Polos não compartilhados

O Art. 29, inciso 5 do Decreto 12.456/2025 – “É vedado o compartilhamento de Polo EaD com outra Instituição de Educação Superior” – inviabiliza as parcerias, hoje bastante comuns, nos polos. Embora concorde que devam ser mais bem estruturados – com espaço físico adequado e acessível, laboratórios específicos, biblioteca com acervo físico e/ou digital, conectividade de internet de qualidade, equipe técnica e de apoio presencial, conforme o decreto –, Esteca discorda quanto à impossibilidade de compartilhamento, ao menos, como no caso dele, de instituições da mesma mantenedora.

“É um problema que apareceu. Temos 14 polos próprios, a mantenedora das duas instituições [Fameesp e a Famef ] aluga, contrata funcionário e investe em estrutura. Já temos a infraestrutura requerida no novo marco regulatório. Agora, fazer uma separação de prédio é até simples. Vamos adequar.”

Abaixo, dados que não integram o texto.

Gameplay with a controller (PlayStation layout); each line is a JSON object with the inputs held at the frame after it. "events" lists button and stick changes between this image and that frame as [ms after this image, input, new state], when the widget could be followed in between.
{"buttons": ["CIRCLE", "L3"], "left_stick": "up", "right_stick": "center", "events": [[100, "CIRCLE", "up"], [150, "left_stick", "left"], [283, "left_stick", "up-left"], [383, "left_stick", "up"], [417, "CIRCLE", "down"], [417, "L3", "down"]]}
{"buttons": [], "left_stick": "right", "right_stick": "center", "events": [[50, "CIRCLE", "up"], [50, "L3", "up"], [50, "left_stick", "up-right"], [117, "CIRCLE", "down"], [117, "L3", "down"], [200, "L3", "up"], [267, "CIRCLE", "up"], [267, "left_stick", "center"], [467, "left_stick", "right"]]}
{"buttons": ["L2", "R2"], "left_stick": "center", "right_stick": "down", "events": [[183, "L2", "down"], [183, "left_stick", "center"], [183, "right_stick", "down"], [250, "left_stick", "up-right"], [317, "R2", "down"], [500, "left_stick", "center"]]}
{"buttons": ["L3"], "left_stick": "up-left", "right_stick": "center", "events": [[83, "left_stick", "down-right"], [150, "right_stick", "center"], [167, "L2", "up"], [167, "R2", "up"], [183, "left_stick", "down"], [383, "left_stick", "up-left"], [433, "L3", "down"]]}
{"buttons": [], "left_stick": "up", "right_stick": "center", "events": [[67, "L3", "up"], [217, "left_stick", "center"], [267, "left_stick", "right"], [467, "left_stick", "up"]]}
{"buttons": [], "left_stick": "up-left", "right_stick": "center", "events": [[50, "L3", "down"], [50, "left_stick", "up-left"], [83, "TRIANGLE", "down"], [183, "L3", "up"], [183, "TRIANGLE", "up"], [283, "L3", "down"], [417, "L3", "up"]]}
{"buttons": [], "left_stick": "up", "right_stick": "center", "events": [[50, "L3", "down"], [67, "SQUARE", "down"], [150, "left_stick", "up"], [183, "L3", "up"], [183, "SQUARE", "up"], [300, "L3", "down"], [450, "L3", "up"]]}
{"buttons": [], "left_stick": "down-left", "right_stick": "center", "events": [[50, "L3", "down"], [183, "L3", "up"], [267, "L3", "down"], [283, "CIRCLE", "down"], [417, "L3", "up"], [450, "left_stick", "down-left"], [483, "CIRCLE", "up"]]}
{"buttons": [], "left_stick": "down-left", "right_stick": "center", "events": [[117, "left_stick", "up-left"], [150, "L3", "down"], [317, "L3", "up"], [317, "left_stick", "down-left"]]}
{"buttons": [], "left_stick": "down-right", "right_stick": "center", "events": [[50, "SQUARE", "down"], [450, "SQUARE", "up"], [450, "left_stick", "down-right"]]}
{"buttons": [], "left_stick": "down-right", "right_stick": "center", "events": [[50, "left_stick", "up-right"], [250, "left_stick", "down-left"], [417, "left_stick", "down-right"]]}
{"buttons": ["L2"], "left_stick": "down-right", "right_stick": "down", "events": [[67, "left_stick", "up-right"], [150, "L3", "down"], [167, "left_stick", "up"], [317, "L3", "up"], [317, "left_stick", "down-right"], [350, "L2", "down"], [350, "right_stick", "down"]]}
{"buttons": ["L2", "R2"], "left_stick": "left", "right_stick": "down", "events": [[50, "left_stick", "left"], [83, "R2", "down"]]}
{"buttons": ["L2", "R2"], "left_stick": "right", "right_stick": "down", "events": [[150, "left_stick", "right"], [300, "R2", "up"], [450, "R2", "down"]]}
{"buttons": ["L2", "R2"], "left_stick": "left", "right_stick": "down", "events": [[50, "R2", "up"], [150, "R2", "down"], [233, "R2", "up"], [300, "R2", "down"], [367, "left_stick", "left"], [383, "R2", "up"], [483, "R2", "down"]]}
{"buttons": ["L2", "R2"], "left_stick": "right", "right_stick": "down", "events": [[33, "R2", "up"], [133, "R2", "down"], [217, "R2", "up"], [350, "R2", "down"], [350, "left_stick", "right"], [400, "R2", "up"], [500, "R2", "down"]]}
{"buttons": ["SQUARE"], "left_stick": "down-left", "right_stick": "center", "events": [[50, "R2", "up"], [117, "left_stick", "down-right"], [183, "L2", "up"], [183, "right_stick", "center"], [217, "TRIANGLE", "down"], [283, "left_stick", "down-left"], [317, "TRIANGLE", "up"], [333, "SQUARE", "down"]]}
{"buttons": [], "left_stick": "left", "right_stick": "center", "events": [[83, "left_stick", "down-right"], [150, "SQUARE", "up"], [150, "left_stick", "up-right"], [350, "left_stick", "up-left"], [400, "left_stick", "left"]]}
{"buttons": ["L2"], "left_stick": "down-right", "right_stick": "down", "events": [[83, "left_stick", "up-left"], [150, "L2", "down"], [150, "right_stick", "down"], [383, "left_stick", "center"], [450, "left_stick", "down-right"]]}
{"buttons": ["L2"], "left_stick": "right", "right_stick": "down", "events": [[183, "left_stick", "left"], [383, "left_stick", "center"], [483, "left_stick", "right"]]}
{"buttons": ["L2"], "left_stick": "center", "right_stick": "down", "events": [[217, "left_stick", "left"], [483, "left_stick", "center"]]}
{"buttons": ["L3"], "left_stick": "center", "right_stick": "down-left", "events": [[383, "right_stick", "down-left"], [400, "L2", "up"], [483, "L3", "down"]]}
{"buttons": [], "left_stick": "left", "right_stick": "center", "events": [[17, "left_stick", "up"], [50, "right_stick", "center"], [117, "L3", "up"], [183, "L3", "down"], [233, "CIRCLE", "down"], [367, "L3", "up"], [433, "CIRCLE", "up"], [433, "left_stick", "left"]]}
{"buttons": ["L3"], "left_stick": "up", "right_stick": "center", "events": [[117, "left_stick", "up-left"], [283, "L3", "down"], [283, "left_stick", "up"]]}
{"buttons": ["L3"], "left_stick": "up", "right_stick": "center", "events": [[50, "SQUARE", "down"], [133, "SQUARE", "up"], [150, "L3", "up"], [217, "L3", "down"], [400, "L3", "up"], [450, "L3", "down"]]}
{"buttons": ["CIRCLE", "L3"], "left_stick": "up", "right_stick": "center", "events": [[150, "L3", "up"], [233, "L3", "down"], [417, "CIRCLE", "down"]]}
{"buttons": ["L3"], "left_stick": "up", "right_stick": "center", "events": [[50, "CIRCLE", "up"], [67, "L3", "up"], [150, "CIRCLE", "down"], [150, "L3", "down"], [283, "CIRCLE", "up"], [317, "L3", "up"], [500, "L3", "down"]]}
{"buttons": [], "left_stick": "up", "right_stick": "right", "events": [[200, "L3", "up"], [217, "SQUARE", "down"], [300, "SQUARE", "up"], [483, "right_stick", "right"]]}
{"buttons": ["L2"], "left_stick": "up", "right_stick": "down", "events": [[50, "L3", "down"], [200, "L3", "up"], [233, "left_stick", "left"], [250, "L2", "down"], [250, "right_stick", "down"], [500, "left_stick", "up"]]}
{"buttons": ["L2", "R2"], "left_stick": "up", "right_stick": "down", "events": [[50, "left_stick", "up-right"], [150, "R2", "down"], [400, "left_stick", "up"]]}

O CEO ressalta, entretanto, que o compartilhamento de espaço é uma tendência contemporânea, no mundo e em muitos setores. Espaços de coworking, grandes áreas em fazendas com placas solares que recebem investimentos de várias empresas são exemplos. “Estamos falando de uma economia sustentável. Permitir a várias instituições usar o mesmo endereço, com os devidos quantitativos bem controlados, ou se pelo menos tivesse alguns critérios para compartilhar, mas pudesse, conseguiríamos ter polos melhores, com mais investimentos.”

Outra desvantagem trazida pelas novas regras são, de acordo com Esteca, as cargas horárias presenciais muito altas para alguns cursos. A engenharia é um deles. “As engenharias terão 60% de presencial e síncrono mediado. Isso significa que o aluno que quiser fazer engenharia, além de ter de ir muitas vezes ao polo, quase todo dia, vai ter de fazer ao vivo no horário que a instituição definir.”

Assim, pondera Esteca, serão excluídas, por exemplo, as mães solteiras e os que trabalham no turno 12×36, além daqueles que vivem distantes dos polos. “Se levar em conta todas essas pessoas, estamos falando de milhões. Deveriam ter dosado melhor”, finaliza.